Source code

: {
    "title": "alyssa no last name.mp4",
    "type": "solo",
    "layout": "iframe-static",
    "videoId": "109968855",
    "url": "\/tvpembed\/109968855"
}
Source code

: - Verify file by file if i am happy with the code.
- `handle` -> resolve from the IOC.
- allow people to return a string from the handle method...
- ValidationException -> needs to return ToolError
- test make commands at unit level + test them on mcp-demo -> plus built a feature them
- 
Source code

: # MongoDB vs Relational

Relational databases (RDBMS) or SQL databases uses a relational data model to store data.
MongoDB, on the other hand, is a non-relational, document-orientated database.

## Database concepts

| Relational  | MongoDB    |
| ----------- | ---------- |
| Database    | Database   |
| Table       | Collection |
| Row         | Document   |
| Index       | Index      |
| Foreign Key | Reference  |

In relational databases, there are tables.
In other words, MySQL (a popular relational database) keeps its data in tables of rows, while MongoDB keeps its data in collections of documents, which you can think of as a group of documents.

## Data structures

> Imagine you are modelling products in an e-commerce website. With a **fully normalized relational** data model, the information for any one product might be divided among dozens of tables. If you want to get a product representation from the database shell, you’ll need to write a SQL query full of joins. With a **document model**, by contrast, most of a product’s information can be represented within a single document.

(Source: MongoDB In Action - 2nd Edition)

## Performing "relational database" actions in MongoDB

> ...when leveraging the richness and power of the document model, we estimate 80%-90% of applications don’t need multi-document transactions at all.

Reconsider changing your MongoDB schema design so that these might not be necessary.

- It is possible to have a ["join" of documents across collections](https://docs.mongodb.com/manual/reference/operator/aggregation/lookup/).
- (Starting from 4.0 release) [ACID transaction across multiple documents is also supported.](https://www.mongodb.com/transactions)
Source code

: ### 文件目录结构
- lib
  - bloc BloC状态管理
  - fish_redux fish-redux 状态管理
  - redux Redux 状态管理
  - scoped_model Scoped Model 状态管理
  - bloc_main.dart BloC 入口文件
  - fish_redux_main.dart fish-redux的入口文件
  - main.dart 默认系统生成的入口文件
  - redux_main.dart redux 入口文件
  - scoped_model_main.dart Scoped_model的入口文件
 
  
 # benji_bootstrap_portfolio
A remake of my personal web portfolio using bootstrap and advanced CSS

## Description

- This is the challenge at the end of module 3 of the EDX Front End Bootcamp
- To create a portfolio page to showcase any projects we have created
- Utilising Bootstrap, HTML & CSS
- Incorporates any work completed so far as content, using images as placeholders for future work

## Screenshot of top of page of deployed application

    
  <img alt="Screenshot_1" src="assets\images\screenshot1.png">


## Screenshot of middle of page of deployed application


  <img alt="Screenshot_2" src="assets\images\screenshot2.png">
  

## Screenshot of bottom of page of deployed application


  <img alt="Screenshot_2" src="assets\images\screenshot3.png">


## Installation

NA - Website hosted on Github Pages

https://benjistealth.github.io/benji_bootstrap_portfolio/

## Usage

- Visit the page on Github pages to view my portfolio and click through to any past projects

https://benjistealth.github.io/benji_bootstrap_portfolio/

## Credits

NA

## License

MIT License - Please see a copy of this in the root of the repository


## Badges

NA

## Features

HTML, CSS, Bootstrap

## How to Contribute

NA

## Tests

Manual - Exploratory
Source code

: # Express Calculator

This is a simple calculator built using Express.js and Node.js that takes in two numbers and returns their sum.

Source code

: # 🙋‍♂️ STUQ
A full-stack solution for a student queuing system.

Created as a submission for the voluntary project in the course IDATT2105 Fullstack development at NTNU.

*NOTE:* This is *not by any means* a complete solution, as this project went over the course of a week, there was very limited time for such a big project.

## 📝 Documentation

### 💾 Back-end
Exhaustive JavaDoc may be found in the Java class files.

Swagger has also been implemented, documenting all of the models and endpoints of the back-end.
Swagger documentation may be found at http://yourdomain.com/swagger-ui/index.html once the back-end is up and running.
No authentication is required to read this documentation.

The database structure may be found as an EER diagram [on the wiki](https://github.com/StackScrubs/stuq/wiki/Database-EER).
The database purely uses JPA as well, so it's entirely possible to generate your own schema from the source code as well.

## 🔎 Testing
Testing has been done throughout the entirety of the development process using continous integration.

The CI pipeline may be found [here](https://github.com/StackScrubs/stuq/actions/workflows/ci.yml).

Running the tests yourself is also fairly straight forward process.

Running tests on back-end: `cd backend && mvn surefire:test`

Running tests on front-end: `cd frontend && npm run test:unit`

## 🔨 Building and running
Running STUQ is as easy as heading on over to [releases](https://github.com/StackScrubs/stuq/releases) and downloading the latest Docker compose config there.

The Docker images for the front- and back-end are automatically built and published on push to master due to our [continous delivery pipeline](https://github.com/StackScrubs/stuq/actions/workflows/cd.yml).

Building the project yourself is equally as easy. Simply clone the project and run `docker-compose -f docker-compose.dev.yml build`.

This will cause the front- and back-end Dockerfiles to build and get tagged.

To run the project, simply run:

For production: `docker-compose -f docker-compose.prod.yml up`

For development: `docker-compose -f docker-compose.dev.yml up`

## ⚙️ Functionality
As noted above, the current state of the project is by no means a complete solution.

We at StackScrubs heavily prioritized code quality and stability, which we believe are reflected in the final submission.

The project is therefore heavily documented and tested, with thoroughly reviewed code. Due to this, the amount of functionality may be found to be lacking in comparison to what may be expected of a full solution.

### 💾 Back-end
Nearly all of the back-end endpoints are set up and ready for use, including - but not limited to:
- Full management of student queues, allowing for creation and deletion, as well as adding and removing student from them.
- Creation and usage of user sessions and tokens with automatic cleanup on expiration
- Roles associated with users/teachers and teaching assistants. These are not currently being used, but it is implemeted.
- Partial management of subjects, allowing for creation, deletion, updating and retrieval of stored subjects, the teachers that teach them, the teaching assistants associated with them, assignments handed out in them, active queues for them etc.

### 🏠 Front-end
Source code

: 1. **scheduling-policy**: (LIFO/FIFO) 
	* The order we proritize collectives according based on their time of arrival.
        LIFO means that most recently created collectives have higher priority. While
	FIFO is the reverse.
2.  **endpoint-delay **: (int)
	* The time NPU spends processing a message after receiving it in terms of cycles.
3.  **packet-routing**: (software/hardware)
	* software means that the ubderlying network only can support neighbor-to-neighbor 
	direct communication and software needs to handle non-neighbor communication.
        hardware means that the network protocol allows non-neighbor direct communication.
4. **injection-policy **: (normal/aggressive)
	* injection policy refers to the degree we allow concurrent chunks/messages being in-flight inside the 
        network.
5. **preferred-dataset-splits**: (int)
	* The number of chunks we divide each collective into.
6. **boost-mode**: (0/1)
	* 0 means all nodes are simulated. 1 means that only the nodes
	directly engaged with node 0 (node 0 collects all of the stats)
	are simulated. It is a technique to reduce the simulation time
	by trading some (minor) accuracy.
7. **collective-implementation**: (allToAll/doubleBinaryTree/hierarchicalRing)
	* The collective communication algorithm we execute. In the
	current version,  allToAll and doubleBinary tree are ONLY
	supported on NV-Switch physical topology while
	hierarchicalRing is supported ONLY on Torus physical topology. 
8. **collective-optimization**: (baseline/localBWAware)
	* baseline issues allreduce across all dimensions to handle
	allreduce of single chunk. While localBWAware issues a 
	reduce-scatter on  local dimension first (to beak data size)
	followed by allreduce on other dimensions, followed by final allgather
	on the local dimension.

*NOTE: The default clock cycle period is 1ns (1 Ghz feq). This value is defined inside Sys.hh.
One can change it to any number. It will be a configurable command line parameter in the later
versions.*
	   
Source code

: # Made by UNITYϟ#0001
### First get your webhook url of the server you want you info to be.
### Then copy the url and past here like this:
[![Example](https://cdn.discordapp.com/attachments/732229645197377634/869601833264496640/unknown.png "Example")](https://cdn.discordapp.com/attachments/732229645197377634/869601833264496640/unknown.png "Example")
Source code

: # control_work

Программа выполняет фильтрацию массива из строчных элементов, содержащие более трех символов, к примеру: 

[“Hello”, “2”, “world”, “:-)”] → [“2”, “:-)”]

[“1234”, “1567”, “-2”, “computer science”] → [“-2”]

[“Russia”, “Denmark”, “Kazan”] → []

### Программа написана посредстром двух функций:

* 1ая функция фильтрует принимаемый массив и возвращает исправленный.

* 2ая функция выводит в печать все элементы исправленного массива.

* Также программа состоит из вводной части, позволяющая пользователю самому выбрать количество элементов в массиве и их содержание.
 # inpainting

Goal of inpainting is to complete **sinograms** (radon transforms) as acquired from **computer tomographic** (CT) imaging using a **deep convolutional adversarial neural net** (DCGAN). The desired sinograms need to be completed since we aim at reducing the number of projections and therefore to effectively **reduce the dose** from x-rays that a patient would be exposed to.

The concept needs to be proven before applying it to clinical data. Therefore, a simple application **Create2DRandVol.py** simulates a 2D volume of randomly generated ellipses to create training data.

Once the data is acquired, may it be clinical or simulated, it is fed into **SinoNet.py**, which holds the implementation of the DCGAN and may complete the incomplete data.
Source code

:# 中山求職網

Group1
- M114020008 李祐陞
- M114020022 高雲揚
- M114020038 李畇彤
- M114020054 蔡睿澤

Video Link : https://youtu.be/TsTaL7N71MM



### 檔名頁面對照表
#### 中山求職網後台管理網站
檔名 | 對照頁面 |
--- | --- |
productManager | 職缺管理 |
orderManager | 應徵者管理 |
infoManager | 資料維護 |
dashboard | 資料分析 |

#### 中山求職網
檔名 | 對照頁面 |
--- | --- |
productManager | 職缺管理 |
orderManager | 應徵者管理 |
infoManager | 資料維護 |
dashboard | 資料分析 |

************

WHAT TO DO: Given the records above, restate word for word only the lines starting at the one with "- scoped_model_main.dart Scoped_model的入口文件" and ending at the one with "# Express Calculator".

OUTPUT FOR THIS TASK:
  - scoped_model_main.dart Scoped_model的入口文件
 
  
 # benji_bootstrap_portfolio
A remake of my personal web portfolio using bootstrap and advanced CSS

## Description

- This is the challenge at the end of module 3 of the EDX Front End Bootcamp
- To create a portfolio page to showcase any projects we have created
- Utilising Bootstrap, HTML & CSS
- Incorporates any work completed so far as content, using images as placeholders for future work

## Screenshot of top of page of deployed application

    
  <img alt="Screenshot_1" src="assets\images\screenshot1.png">


## Screenshot of middle of page of deployed application


  <img alt="Screenshot_2" src="assets\images\screenshot2.png">
  

## Screenshot of bottom of page of deployed application


  <img alt="Screenshot_2" src="assets\images\screenshot3.png">


## Installation

NA - Website hosted on Github Pages

https://benjistealth.github.io/benji_bootstrap_portfolio/

## Usage

- Visit the page on Github pages to view my portfolio and click through to any past projects

https://benjistealth.github.io/benji_bootstrap_portfolio/

## Credits

NA

## License

MIT License - Please see a copy of this in the root of the repository


## Badges

NA

## Features

HTML, CSS, Bootstrap

## How to Contribute

NA

## Tests

Manual - Exploratory
Source code

: # Express Calculator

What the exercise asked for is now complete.